In the records below, copy word for word everything from the line containing "## Real-World Implementation Examples" down to the line containing "- Seamless scaling during seasonal peaks", including both of those lines.

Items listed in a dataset
+ + +
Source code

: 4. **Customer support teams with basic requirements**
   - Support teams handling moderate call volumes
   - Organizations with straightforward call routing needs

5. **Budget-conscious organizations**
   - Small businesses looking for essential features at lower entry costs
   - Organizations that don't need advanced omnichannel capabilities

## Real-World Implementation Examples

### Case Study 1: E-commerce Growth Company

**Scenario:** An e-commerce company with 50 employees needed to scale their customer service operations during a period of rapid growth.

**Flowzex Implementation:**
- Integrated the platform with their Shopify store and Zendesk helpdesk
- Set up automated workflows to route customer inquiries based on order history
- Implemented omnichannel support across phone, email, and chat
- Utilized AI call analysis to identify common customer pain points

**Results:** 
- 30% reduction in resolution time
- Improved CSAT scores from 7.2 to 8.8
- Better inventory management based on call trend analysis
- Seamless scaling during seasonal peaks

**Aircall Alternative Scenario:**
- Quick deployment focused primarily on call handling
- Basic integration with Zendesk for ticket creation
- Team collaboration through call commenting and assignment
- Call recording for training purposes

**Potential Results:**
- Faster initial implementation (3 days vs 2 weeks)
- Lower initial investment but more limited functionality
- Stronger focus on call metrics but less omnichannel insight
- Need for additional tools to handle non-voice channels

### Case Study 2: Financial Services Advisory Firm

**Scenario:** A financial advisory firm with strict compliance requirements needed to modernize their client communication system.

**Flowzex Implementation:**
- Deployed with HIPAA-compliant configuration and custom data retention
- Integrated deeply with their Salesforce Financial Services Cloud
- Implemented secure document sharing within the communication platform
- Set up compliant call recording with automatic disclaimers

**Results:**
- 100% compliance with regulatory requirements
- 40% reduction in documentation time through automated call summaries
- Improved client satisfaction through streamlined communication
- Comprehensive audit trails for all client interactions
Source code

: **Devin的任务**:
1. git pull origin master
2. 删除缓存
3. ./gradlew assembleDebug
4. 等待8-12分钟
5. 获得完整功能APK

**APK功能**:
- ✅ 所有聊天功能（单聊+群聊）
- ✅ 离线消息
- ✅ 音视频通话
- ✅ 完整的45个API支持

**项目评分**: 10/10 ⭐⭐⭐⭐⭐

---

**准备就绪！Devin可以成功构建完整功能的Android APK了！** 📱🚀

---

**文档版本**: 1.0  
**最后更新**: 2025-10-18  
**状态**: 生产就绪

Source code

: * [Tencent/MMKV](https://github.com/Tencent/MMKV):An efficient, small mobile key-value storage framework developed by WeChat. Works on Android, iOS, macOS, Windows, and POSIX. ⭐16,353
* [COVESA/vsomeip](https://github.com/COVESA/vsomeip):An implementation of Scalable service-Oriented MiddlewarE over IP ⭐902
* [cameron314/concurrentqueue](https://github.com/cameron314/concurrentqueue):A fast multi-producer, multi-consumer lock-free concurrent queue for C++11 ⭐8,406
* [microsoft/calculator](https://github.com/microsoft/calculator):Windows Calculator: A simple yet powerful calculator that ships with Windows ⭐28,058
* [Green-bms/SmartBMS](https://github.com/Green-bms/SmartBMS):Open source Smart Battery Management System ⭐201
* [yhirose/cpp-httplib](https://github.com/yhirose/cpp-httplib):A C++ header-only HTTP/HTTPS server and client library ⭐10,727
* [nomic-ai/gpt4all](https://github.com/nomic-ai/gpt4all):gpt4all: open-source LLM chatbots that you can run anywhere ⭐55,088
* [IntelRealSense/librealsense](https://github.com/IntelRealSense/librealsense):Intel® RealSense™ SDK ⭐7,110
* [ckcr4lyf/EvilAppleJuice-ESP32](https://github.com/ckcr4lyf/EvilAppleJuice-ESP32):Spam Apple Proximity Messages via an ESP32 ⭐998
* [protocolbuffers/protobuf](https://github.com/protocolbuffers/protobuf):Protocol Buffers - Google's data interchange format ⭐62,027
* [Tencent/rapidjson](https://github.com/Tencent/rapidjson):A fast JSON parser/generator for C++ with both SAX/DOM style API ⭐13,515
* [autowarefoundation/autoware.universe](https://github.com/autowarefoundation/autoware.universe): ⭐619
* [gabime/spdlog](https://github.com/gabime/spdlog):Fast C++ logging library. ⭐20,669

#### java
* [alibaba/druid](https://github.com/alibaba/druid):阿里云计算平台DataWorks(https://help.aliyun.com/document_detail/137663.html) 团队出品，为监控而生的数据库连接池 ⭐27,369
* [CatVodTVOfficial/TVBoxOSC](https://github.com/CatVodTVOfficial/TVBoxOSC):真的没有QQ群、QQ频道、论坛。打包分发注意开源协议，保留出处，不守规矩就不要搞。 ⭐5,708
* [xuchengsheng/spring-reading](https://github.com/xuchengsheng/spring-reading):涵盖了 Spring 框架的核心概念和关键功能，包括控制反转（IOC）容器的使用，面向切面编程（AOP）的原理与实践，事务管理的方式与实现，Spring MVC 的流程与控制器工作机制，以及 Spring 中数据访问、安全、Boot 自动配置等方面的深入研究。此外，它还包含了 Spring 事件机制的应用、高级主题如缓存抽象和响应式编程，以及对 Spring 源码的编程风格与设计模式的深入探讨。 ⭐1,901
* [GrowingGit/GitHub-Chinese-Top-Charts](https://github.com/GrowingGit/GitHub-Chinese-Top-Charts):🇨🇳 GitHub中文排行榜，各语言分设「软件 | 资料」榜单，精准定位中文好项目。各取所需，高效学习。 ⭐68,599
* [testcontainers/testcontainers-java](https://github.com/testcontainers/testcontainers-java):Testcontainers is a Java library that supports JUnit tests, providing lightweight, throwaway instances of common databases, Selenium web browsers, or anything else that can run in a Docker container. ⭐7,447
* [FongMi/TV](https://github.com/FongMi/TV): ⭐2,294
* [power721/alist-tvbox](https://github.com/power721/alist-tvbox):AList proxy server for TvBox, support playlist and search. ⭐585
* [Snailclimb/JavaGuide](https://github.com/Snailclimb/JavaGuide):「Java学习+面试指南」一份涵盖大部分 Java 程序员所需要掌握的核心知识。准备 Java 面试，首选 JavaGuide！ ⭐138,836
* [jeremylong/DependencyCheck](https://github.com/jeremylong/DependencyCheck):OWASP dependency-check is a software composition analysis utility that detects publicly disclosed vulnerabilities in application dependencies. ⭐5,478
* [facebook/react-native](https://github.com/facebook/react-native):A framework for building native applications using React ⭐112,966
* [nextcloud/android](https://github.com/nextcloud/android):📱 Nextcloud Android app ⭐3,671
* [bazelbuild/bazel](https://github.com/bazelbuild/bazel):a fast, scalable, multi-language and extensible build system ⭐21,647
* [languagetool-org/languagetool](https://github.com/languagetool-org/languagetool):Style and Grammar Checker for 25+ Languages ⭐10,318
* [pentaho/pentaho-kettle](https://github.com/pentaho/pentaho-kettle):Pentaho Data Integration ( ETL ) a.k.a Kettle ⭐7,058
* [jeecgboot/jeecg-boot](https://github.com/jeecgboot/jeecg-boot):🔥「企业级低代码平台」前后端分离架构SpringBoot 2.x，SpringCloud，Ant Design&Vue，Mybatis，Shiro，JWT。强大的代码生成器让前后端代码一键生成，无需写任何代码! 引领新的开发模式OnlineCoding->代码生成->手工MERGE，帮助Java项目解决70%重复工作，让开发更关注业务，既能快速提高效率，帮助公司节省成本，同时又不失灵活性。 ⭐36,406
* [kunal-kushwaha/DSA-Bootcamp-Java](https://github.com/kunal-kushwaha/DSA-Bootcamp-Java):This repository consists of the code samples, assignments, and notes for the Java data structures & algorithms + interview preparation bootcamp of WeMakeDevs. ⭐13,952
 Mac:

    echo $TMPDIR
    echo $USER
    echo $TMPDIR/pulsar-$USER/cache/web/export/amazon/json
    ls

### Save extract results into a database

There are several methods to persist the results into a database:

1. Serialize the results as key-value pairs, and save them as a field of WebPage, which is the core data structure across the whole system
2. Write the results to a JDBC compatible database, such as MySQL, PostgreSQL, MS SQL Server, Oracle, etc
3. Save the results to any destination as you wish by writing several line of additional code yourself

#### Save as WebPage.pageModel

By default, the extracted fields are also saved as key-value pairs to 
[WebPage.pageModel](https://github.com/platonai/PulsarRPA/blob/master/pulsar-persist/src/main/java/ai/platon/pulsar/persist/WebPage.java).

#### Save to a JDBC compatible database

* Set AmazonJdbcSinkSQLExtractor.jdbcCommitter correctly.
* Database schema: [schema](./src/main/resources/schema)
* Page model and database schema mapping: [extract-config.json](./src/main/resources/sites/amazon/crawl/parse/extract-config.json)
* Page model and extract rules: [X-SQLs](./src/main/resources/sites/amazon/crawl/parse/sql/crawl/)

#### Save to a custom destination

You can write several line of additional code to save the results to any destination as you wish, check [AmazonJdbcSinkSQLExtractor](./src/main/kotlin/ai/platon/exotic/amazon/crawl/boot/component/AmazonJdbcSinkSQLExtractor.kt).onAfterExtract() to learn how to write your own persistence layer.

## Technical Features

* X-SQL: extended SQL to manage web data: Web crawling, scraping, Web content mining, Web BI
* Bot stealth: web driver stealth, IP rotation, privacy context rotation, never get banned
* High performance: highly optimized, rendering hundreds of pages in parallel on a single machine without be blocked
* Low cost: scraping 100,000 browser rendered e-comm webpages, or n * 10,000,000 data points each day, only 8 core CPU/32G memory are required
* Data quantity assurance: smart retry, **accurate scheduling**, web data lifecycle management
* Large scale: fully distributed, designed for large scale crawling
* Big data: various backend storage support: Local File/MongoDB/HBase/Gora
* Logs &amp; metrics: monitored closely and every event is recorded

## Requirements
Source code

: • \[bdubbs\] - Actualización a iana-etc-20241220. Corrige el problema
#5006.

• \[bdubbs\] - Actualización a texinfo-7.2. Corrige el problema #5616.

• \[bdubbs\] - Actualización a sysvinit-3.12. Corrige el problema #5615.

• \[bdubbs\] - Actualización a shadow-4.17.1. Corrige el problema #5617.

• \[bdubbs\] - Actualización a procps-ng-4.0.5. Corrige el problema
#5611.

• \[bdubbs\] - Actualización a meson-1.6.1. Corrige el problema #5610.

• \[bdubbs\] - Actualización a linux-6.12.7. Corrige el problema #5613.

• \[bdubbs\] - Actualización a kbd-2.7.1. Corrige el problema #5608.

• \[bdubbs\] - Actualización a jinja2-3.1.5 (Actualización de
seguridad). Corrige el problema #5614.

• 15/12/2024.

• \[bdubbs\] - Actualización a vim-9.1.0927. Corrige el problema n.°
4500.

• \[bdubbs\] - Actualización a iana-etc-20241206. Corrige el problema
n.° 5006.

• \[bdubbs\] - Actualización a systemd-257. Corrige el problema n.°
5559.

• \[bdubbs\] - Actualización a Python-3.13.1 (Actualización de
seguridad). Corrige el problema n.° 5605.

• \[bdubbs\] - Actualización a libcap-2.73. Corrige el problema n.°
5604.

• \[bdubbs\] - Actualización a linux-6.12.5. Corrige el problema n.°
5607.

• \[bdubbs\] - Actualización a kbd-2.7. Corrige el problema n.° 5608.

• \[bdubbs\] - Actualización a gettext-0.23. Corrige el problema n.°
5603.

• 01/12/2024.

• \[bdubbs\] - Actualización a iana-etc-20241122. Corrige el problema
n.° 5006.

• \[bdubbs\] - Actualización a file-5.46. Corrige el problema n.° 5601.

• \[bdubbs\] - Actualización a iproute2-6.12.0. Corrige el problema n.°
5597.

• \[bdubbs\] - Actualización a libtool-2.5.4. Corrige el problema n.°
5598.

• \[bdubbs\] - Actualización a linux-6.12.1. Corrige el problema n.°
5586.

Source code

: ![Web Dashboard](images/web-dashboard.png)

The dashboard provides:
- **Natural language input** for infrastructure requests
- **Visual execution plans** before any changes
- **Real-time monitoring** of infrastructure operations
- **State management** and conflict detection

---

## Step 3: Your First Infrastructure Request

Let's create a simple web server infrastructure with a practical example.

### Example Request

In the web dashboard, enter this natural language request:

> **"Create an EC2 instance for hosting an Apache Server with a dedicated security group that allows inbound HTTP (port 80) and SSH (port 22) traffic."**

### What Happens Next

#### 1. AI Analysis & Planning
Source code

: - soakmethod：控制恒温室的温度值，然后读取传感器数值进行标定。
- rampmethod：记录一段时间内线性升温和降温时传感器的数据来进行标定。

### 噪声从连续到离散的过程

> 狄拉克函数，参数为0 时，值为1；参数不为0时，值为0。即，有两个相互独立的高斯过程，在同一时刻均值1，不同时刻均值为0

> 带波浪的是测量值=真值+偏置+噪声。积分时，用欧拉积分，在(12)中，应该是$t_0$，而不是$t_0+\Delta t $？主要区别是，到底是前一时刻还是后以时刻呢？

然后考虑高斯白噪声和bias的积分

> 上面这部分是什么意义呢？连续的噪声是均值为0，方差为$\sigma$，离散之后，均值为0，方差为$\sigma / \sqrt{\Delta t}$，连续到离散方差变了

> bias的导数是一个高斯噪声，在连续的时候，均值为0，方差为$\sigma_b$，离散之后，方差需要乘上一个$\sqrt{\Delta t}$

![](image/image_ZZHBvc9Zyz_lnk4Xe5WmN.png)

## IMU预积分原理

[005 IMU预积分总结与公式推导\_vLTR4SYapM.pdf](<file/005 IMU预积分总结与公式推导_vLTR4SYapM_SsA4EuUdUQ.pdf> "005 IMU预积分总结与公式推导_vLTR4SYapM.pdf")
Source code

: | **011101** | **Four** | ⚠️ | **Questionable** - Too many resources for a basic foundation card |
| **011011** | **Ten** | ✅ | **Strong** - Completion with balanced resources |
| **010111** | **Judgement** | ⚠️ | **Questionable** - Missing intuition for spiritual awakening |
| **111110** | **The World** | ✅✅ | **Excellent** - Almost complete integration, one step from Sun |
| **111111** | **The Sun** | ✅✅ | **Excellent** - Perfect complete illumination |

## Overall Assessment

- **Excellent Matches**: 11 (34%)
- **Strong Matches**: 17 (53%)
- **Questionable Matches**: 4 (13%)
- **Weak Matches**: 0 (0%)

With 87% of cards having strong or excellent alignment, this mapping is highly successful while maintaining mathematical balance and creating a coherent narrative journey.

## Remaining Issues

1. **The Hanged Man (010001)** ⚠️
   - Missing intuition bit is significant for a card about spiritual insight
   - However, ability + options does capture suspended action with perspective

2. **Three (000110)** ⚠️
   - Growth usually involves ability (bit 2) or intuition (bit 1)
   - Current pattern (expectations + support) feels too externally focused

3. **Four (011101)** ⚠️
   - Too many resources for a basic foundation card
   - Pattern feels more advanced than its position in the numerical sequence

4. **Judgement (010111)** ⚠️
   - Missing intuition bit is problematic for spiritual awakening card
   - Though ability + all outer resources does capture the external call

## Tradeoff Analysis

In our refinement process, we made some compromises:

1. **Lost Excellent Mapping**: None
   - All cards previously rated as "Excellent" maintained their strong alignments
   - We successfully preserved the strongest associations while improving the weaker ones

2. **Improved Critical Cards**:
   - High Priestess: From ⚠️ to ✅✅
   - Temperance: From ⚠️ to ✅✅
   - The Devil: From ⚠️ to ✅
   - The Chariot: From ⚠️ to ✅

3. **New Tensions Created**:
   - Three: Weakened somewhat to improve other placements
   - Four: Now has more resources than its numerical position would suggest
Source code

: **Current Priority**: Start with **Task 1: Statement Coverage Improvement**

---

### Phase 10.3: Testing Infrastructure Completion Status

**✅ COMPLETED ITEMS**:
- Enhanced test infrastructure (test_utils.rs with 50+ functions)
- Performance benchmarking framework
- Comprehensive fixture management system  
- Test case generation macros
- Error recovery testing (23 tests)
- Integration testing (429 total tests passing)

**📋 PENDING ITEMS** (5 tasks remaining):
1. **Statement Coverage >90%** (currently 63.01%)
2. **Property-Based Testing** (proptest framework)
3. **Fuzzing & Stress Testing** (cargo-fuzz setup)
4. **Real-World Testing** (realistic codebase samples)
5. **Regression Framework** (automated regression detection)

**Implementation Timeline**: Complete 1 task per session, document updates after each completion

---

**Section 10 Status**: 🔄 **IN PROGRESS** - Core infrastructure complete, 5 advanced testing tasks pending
+ + +
> _Answer space_:
## Real-World Implementation Examples

### Case Study 1: E-commerce Growth Company

**Scenario:** An e-commerce company with 50 employees needed to scale their customer service operations during a period of rapid growth.

**Flowzex Implementation:**
- Integrated the platform with their Shopify store and Zendesk helpdesk
- Set up automated workflows to route customer inquiries based on order history
- Implemented omnichannel support across phone, email, and chat
- Utilized AI call analysis to identify common customer pain points

**Results:** 
- 30% reduction in resolution time
- Improved CSAT scores from 7.2 to 8.8
- Better inventory management based on call trend analysis
- Seamless scaling during seasonal peaks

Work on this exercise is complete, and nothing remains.